I enjoy the history and the hilarity on 'Alaskan Killer Bigfoot'

My daughter and I binged watched all the available episodes of Alaskan Killer Bigfoot last night. Reality TV has mastered the use of cute VHS-style edits and Blair Witch camera placement to make paranormal stuff extra hilarious to 50-year-old dads, and spookily terrifying to 14-year-olds.

Evidently the CDP of Nanwalek, Alaska needs more space. The small community of 200-300 people relies largely on the ground they live on for much of their sustenance.

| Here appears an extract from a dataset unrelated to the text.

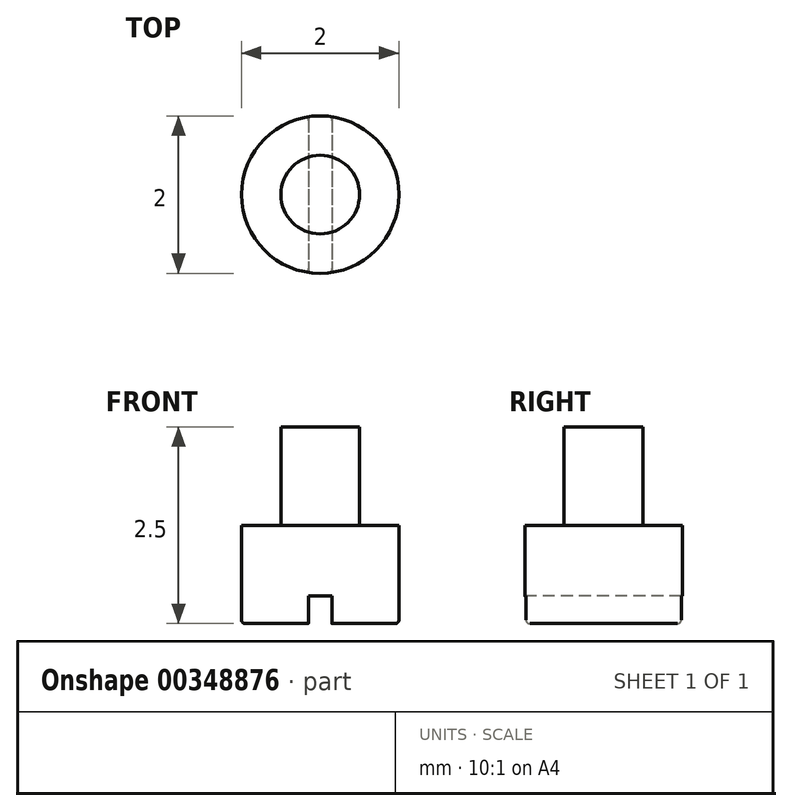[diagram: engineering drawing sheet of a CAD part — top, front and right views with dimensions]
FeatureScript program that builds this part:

There is simply not enough space in their small bay on the Kenai peninsula for another generation to thrive, however — just a few miles away there is some fantastic, resource-rich land that the town elders abandoned in the early 1950s, because of Bigfoot.

Locals call Bigfoot 'Nantinaq.' This version of Big Foot is more than just a giant bi-pedal ape creature with super strength and stench, it also is a shapeshifter, transdimensional traveler, tree inhabitant, and really does not like a good sauna. The series uses awesome 80's VHS-style effects to give the series an eerie feeling when talking to Town Elders and others, but I am pretty sure most of those interviews are current-era.

Apparently, a lot of people died, went missing, suffered mystery illnesses, and heard weird noises in the forest. Frequently these incidents involved feats of superhuman strength or were otherwise inexplicable. So, as aforementioned, sick of finding friends mutilated bodies floating in a lagoon, they bailed.

Now reality TV sends a couple of guys into the woods with cameras and spooky stuff happens.